* _What you should do_
Could you return all of the listing below exactly, please?

- - - - -

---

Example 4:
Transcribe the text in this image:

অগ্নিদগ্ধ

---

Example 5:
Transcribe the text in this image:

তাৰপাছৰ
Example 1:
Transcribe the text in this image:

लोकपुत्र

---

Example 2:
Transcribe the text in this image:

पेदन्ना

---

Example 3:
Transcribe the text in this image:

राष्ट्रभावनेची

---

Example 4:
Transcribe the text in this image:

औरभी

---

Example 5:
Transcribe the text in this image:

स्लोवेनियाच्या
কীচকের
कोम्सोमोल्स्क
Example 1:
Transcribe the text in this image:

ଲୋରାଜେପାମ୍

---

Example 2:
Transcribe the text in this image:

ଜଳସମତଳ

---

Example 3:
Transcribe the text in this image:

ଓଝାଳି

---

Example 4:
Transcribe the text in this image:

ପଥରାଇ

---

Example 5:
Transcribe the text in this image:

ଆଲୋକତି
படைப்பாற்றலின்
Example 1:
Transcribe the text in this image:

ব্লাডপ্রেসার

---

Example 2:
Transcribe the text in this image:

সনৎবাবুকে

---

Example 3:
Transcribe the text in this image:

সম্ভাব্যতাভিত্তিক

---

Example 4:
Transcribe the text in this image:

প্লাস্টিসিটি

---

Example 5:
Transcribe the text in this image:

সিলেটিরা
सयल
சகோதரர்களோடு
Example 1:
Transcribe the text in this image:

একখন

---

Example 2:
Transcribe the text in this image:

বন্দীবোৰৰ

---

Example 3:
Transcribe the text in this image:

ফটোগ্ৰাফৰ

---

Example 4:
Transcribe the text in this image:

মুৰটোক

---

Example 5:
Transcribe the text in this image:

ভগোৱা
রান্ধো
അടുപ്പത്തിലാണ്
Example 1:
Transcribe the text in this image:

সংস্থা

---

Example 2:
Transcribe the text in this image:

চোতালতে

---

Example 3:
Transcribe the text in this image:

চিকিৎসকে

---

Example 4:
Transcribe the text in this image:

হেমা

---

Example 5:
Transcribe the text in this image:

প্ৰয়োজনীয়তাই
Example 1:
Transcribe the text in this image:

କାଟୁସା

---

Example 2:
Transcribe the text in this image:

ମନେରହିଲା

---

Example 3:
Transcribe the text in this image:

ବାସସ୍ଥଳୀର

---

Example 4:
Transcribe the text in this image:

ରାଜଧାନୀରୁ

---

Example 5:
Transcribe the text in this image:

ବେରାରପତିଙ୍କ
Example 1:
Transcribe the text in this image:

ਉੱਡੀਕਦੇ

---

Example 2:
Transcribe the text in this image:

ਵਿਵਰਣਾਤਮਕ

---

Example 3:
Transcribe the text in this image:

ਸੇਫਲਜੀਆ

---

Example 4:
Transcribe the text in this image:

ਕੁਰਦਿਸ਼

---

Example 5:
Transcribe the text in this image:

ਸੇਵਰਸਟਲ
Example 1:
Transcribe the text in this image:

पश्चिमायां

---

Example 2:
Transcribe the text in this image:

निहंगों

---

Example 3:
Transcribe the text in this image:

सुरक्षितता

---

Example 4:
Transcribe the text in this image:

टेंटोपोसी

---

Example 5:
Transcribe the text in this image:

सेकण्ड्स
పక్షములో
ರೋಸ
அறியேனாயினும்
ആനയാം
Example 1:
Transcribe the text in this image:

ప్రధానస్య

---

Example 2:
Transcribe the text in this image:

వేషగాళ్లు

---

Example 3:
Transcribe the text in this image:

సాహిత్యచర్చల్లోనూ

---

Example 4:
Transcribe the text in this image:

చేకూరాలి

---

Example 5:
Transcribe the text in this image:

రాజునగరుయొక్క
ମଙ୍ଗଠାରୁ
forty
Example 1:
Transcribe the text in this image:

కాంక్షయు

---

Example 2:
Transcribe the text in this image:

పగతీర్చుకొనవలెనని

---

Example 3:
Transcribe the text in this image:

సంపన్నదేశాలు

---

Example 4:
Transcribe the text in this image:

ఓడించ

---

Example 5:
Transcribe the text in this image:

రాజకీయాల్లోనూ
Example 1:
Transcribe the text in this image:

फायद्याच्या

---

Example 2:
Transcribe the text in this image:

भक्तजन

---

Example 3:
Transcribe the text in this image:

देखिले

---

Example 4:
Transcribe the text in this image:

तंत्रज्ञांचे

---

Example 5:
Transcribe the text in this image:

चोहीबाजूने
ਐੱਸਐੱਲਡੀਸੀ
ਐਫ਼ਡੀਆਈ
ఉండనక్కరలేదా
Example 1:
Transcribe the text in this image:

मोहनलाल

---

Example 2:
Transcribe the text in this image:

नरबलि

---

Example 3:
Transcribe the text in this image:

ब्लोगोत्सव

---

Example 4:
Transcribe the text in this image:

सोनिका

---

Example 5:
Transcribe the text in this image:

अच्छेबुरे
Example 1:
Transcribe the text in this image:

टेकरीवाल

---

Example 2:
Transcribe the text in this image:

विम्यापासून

- - - - -

* _Solved problem_
---

Example 4:
Transcribe the text in this image:

অগ্নিদগ্ধ

---

Example 5:
Transcribe the text in this image:

তাৰপাছৰ
Example 1:
Transcribe the text in this image:

लोकपुत्र

---

Example 2:
Transcribe the text in this image:

पेदन्ना

---

Example 3:
Transcribe the text in this image:

राष्ट्रभावनेची

---

Example 4:
Transcribe the text in this image:

औरभी

---

Example 5:
Transcribe the text in this image:

स्लोवेनियाच्या
কীচকের
कोम्सोमोल्स्क
Example 1:
Transcribe the text in this image:

ଲୋରାଜେପାମ୍

---

Example 2:
Transcribe the text in this image:

ଜଳସମତଳ

---

Example 3:
Transcribe the text in this image:

ଓଝାଳି

---

Example 4:
Transcribe the text in this image:

ପଥରାଇ

---

Example 5:
Transcribe the text in this image:

ଆଲୋକତି
படைப்பாற்றலின்
Example 1:
Transcribe the text in this image:

ব্লাডপ্রেসার

---

Example 2:
Transcribe the text in this image:

সনৎবাবুকে

---

Example 3:
Transcribe the text in this image:

সম্ভাব্যতাভিত্তিক

---

Example 4:
Transcribe the text in this image:

প্লাস্টিসিটি

---

Example 5:
Transcribe the text in this image:

সিলেটিরা
सयल
சகோதரர்களோடு
Example 1:
Transcribe the text in this image:

একখন

---

Example 2:
Transcribe the text in this image:

বন্দীবোৰৰ

---

Example 3:
Transcribe the text in this image:

ফটোগ্ৰাফৰ

---

Example 4:
Transcribe the text in this image:

মুৰটোক

---

Example 5:
Transcribe the text in this image:

ভগোৱা
রান্ধো
അടുപ്പത്തിലാണ്
Example 1:
Transcribe the text in this image:

সংস্থা

---

Example 2:
Transcribe the text in this image:

চোতালতে

---

Example 3:
Transcribe the text in this image:

চিকিৎসকে

---

Example 4:
Transcribe the text in this image:

হেমা

---

Example 5:
Transcribe the text in this image:

প্ৰয়োজনীয়তাই
Example 1:
Transcribe the text in this image:

କାଟୁସା

---

Example 2:
Transcribe the text in this image:

ମନେରହିଲା

---

Example 3:
Transcribe the text in this image:

ବାସସ୍ଥଳୀର

---

Example 4:
Transcribe the text in this image:

ରାଜଧାନୀରୁ

---

Example 5:
Transcribe the text in this image:

ବେରାରପତିଙ୍କ
Example 1:
Transcribe the text in this image:

ਉੱਡੀਕਦੇ

---

Example 2:
Transcribe the text in this image:

ਵਿਵਰਣਾਤਮਕ

---

Example 3:
Transcribe the text in this image:

ਸੇਫਲਜੀਆ

---

Example 4:
Transcribe the text in this image:

ਕੁਰਦਿਸ਼

---

Example 5:
Transcribe the text in this image:

ਸੇਵਰਸਟਲ
Example 1:
Transcribe the text in this image:

पश्चिमायां

---

Example 2:
Transcribe the text in this image:

निहंगों

---

Example 3:
Transcribe the text in this image:

सुरक्षितता

---

Example 4:
Transcribe the text in this image:

टेंटोपोसी

---

Example 5:
Transcribe the text in this image:

सेकण्ड्स
పక్షములో
ರೋಸ
அறியேனாயினும்
ആനയാം
Example 1:
Transcribe the text in this image:

ప్రధానస్య

---

Example 2:
Transcribe the text in this image:

వేషగాళ్లు

---

Example 3:
Transcribe the text in this image:

సాహిత్యచర్చల్లోనూ

---

Example 4:
Transcribe the text in this image:

చేకూరాలి

---

Example 5:
Transcribe the text in this image:

రాజునగరుయొక్క
ମଙ୍ଗଠାରୁ
forty
Example 1:
Transcribe the text in this image:

కాంక్షయు

---

Example 2:
Transcribe the text in this image:

పగతీర్చుకొనవలెనని

---

Example 3:
Transcribe the text in this image:

సంపన్నదేశాలు

---

Example 4:
Transcribe the text in this image:

ఓడించ

---

Example 5:
Transcribe the text in this image:

రాజకీయాల్లోనూ
Example 1:
Transcribe the text in this image:

फायद्याच्या

---

Example 2:
Transcribe the text in this image:

भक्तजन

---

Example 3:
Transcribe the text in this image:

देखिले

---

Example 4:
Transcribe the text in this image:

तंत्रज्ञांचे

---

Example 5:
Transcribe the text in this image:

चोहीबाजूने
ਐੱਸਐੱਲਡੀਸੀ
ਐਫ਼ਡੀਆਈ
ఉండనక్కరలేదా
Example 1:
Transcribe the text in this image:

मोहनलाल

---

Example 2:
Transcribe the text in this image:

नरबलि

---

Example 3:
Transcribe the text in this image:

ब्लोगोत्सव

---

Example 4:
Transcribe the text in this image:

सोनिका

---

Example 5:
Transcribe the text in this image:

अच्छेबुरे
Example 1:
Transcribe the text in this image:

टेकरीवाल

---

Example 2:
Transcribe the text in this image:

विम्यापासून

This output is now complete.